§ **Your assignment**:
From the listing below, give again exactly the lines from the line with "waste bin: present" to the line with "coffee cup: none", ends included, without any pictures.

§ **Data listing**:
━━━
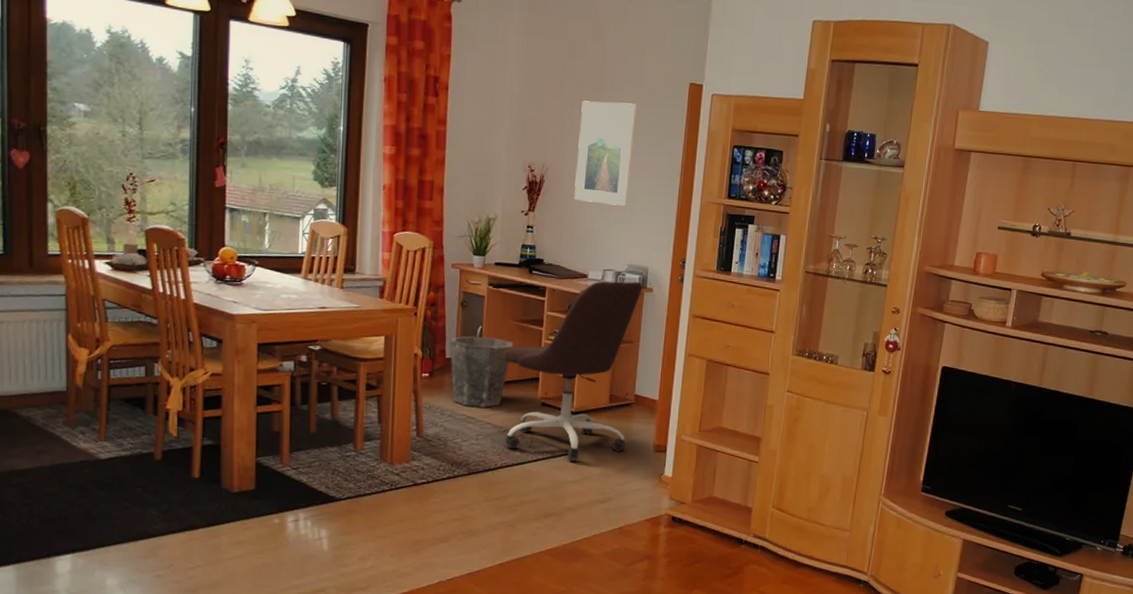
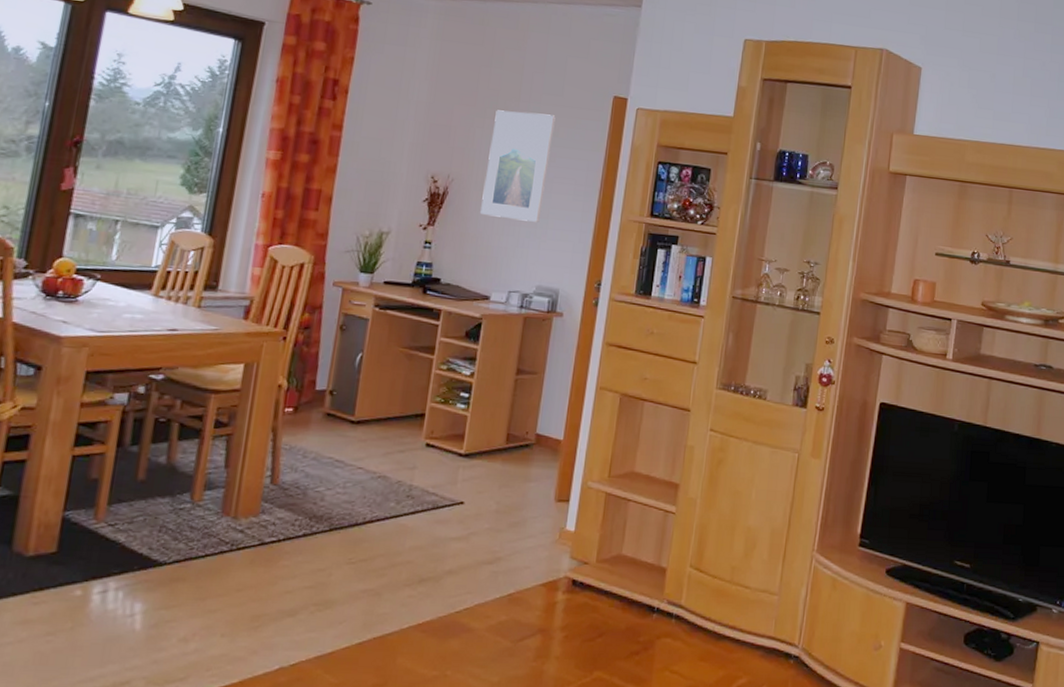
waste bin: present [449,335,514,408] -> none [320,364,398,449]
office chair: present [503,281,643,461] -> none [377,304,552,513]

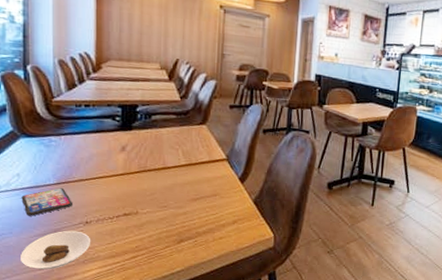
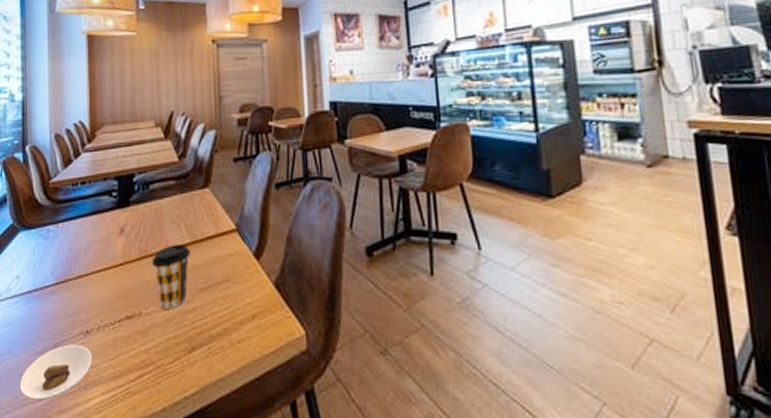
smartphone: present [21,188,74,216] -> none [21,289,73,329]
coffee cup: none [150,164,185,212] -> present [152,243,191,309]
━━━
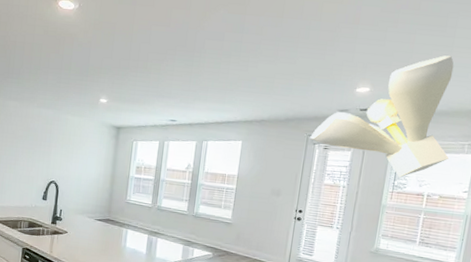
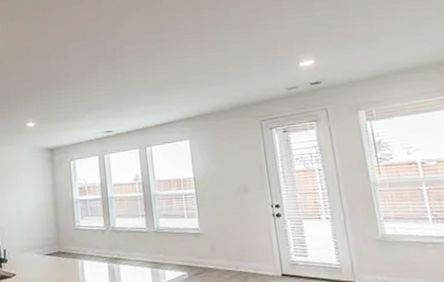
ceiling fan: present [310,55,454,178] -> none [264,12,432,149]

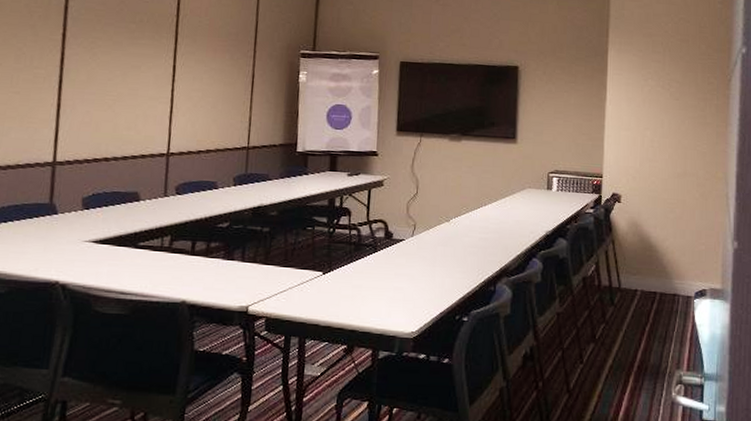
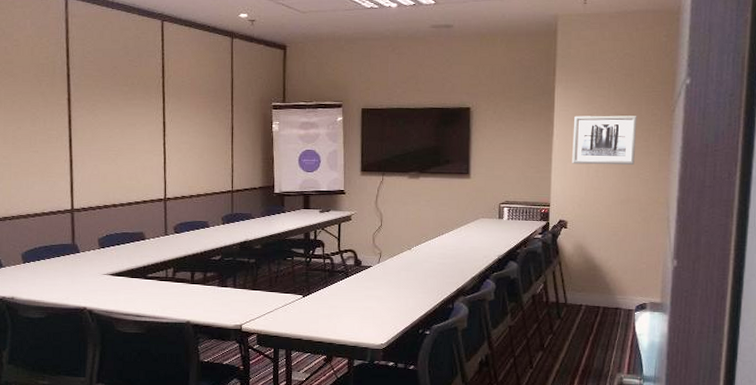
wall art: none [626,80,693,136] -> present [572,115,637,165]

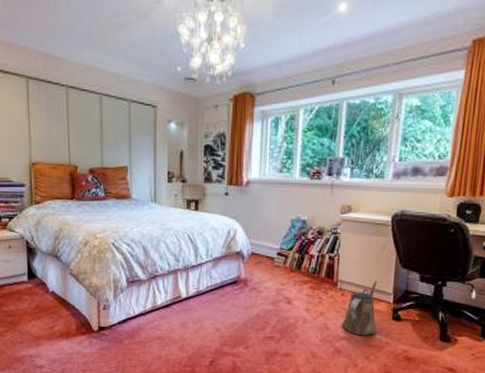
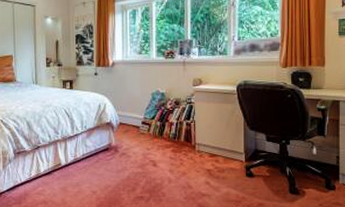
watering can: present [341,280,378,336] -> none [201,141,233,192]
━━━
§ **Written answer**:
waste bin: present [449,335,514,408] -> none [320,364,398,449]
office chair: present [503,281,643,461] -> none [377,304,552,513]

smartphone: present [21,188,74,216] -> none [21,289,73,329]
coffee cup: none [150,164,185,212] -> present [152,243,191,309]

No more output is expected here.